_TASK MATERIAL_:
━━━━━━━━
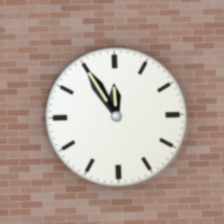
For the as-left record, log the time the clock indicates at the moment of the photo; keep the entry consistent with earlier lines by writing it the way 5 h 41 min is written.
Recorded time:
━━━━━━━━
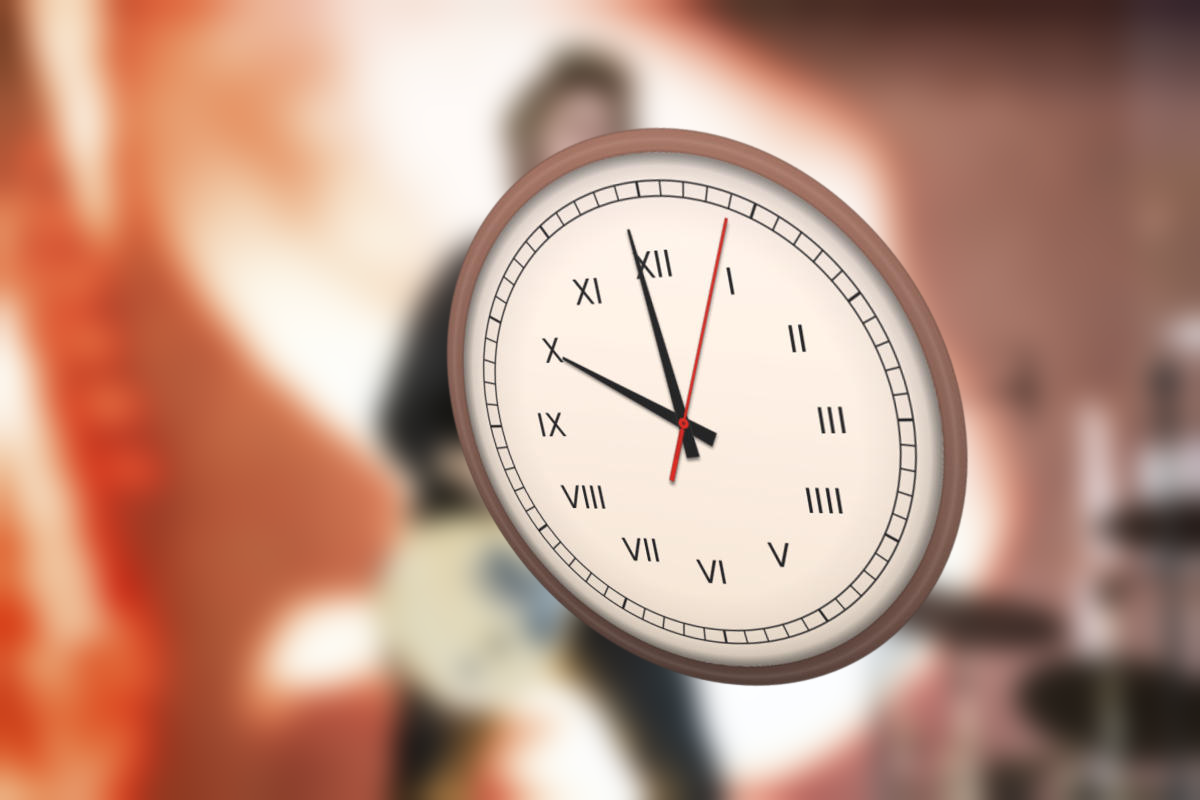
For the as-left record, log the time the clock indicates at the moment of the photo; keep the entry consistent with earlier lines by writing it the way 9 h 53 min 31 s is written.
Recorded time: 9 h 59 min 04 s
━━━━━━━━
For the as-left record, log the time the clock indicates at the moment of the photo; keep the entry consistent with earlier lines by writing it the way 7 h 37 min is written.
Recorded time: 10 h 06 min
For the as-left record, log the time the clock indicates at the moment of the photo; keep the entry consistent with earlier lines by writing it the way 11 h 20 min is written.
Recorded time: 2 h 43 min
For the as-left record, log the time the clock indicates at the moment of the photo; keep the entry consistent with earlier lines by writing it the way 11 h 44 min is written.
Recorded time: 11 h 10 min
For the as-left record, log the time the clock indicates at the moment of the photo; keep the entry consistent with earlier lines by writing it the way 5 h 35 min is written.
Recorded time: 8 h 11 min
━━━━━━━━
_WHAT IS BEING ASKED_: Recast the lines of the records starting at the line containing "35 min is written." and ending at the line containing "Recorded time: 8 h 11 min" as a Markdown table with the columns Row and Line Text, numbering each row and omitting any blank lines.

_TASK OUTPUT_:
| Row | Line Text |
|---|---|
| 1 | For the as-left record, log the time the clock indicates at the moment of the photo; keep the entry consistent with earlier lines by writing it the way 5 h 35 min is written. |
| 2 | Recorded time: 8 h 11 min |